Uber Apologises After Exec Boasts Of Ability To 'Target' Journalists In Epic PR Disaster

Uber Exec's Boast Leads To Epic PR Disaster

The chief executive of taxi app Uber has made an unprecedented 14-tweet-long apology after a senior member of his staff was caught saying he wanted to hire investigators to target critical journalists, and could access private journey details to use against them.

The San Francisco-based company, which claims operations in 47 countries, has been under fire in recent months for not taking safety standards seriously enough, and has even been banned from operating in Germany under competition laws.

The company's senior vice-president of business, Emil Michael, told a private dinner in Manhattan that the company could potentially spend up to $1m to pry into the personal lives of reporters to “help Uber fight back against the press," BuzzFeed’s editor-in-chief Ben Smith reported.

Uber has apologised for suggesting it could target journalists

Smith also reported the company had accessed the Uber journey records of a Buzzfeed female journalist, through an internal device called 'God View', and showed them to her, even though Uber said it had a strict policy against doing that.

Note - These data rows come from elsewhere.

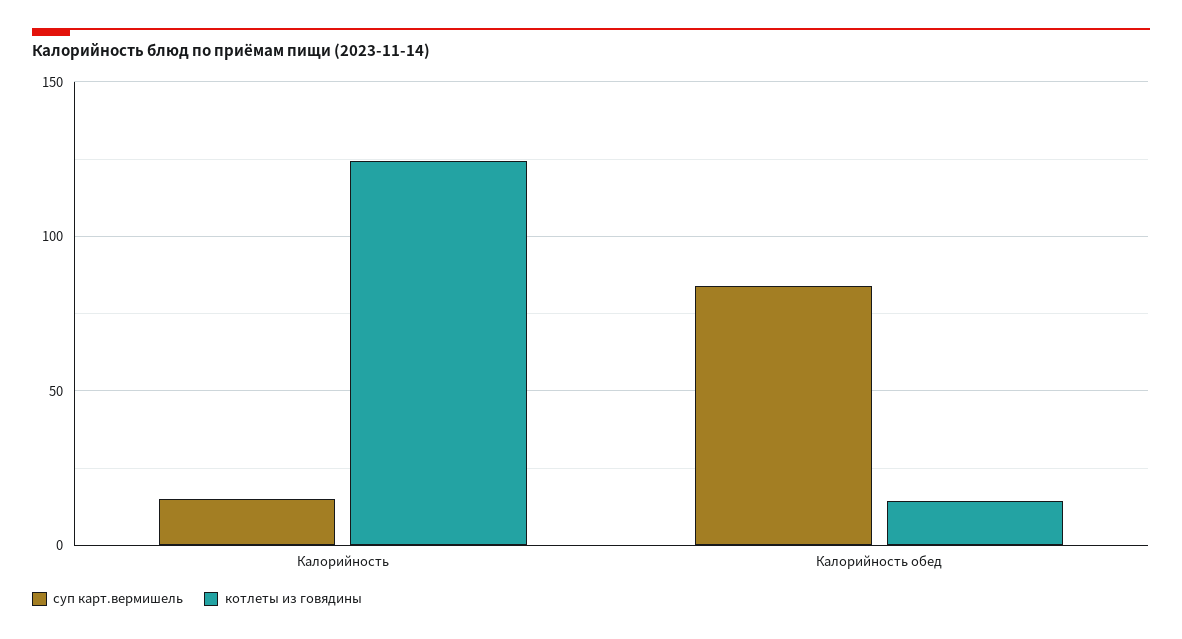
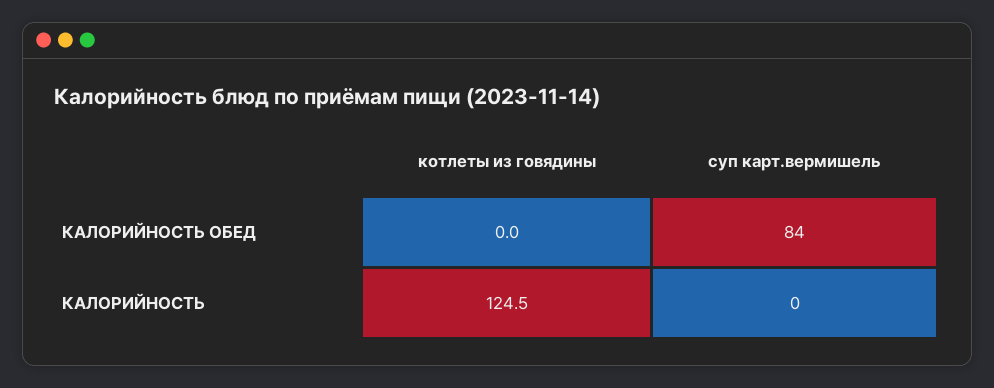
  {
    "суп карт.вермишель": {
-     "Калорийность": 15,
+     "Калорийность": 0,
      "Калорийность обед": 84
    },
    "котлеты из говядины": {
      "Калорийность": 124.5,
-     "Калорийность обед": 15
+     "Калорийность обед": 0
    }
  }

Smith, who was at the event as a guest, reported that the Uber executive replied "Nobody would know it was us,” when questioned about the ethics of targeting journalists.

He singled out a female journalist, Sarah Lacy, editor of PandoDaily, for criticism. Lacy had recently published a piece called ‘The horrific trickle down of asshole culture: why I’ve just deleted Uber from my phone’, because of a recent Uber promotion in France which paired customers with "sexy" female drivers.

Michael apparently said that they could "prove a particular and very specific claim about her personal life," according to Buzzfeed.

Lacy said she was sickened by the threat. “What’s astounding to me is that this is a ‘holy shit’, whistleblower moment that the culture of this company is so rotten that an executive was bragging about this to a journalist at dinner. They don’t even think there is anything wrong with this,” she said in a podcast on her site.

Uber chief executive Travis Kalanick apologised in a series of tweets:

"It's way too little, too late," Lacy told CBS. "It's an escalation of behaviour that I've seen from covering this company since the earliest days. It's been too little, too late for a long time."

She also wrote a post on PandoDaily about finding herself a target. "Ruining her life? Manufacturing lies? Going after her family? Apparently it’s all part of what Uber has described as its “political campaign” to build a $30 billion (and counting) tech company.

"A campaign that David Plouffe [Obama's 2008 campaign manager and a recent Uber hire] was hired to “run,” that’s looking more like a pathetic version of play acting House of Cards than a real campaign run by a real political professional. Because step one of an illegal smear campaign against a woman is: Don’t brag about it to a journalist at a party."

“The remarks attributed to me at a private dinner — borne out of frustration during an informal debate over what I feel is sensationalistic media coverage of the company I am proud to work for — do not reflect my actual views and have no relation to the company’s views or approach," Michael said through a spokeswoman. "They were wrong no matter the circumstance and I regret them.”

He also took to Twitter to apologise to Lacy.

Other members of the company seem less remorseful, according to this post by Uber's New York General Manager Josh Mohrer. It was swiftly (pun intended) deleted.